Auf den Exner-Laureaten des Jahres 1936 geht das nach ihm und seinem Mitarbeiter Hans Tropsch (1889-1935) benannte Verfahren zur Herstellung von Kraft- und Schmierstoffen durch Verflüssigung von Kohle zurück, welches 1925 zum Patent angemeldet wurde. Die durch dieses Verfahren synthetisierten Kohlenwasserstoffe bestehen hauptsächlich aus flüssigen Paraffinölen. Das dafür benötigte Synthesegas - eine Gasmischung aus Kohlen monoxid und Wasserstoff - wird aus Koks oder Kohle durch Umsetzung mit Wasserdampf und Sauerstoff bei Temperaturen oberhalb von 900 Grad Celsius in der Kohlevergasung erzeugt.

Zum Zeitpunkt der Patentanmeldung stand Fischer bereits seit zwölf Jahren dem von ihm als Gründungsdirektor aufgebauten Mülheimer Kaiser-Wilhelm-Institut für Kohlenforschung vor. Das von der Kaiser-Wilhelm-Gesellschaft gemeinsam mit der Rheinisch-Westfälischen Industrie aufgebaute Kohlenforschungsinstitut wurde kurz vor Ausbruch des Ersten Weltkriegs eröffnet.
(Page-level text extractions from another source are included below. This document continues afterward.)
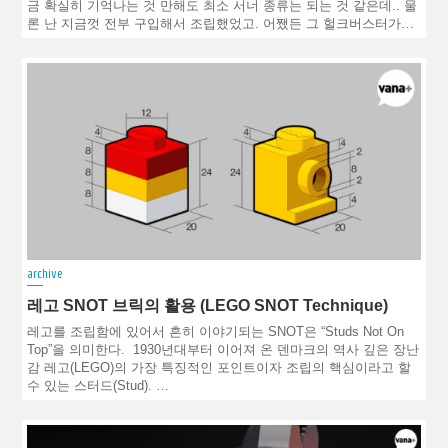
금 확실히 기억나는 것 만해도 최소 서너 종류는 되는 것 같은데.. 물
론 난 지금껏 전부 구입해서 조립했었고. 어쨌든 그 헐크버스터가…
archive
레고 SNOT 브릭의 활용 (LEGO SNOT Technique)
레고를 조립함에 있어서 흔히 이야기되는 SNOT은 “Studs Not On
Top”을 의미한다. 1930년대부터 이어져 온 덴마크의 역사 깊은 장난
감 레고(LEGO)의 가장 특징적인 포인트이자 조립의 핵심이라고 할
수 있는 스터드(Stud). …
Fischer studierte an den Universitäten Giessen und München. Zwischen 1904 und 1911 war er zuerst Assistent und dann Abteilungsleiter am I. Chemischen Institut in Berlin, danach zwei Jahre Ordentlicher Professor und Direktor des Instituts für Elektrochemie an der Technischen Hochschule Berlin. Bereits während des Krieges entstanden aufgrund der Knappheit von Rohstoffen die wissenschaftlichen Grundlagen über die Verschwefelung von Kohle. Weiters arbeitete Fischer zu dieser Zeit im Hinblick auf die Ölgewinnung an der systematischen Untersuchung deutscher Kohlevorkommen. Umgesetzt wurde die Fischer-Tropsch-Synthese im Industriemaßstab ab dem Jahr 1935 bei der Ruhrchemie in Oberhausen. In Deutschland wurden während des Zweiten Weltkriegs bereits zu Beginn der 40er Jahre in neun Produktionsanlagen rund 600 000 Tonnen flüssige Kohlenwasserstoffe pro Jahr nach dem Fischer-Tropsch-Verfahren gewonnen. Das Verfahren wurde auch lizenziert, nämlich an zwei japanische Unternehmen und je ein französisches und eines in der Mandschurei.

Aufgrund der Konkurrenz durch das Erdöl wurde das Verfahren nach dem Zweiten Weltkrieg unrentabel. In den vergangenen Jahren gewann es aber wieder an Aktualität. Im Zuge der Entwicklung neuer Biotreibstoffe kommt es bei der Herstellung von Kraftstoffen aus Biomasse wieder zum Einsatz, indem pflanzliche Rohstoffe einem Vergasungsprozess unterzogen und daraus Treibstoffe gewonnen werden.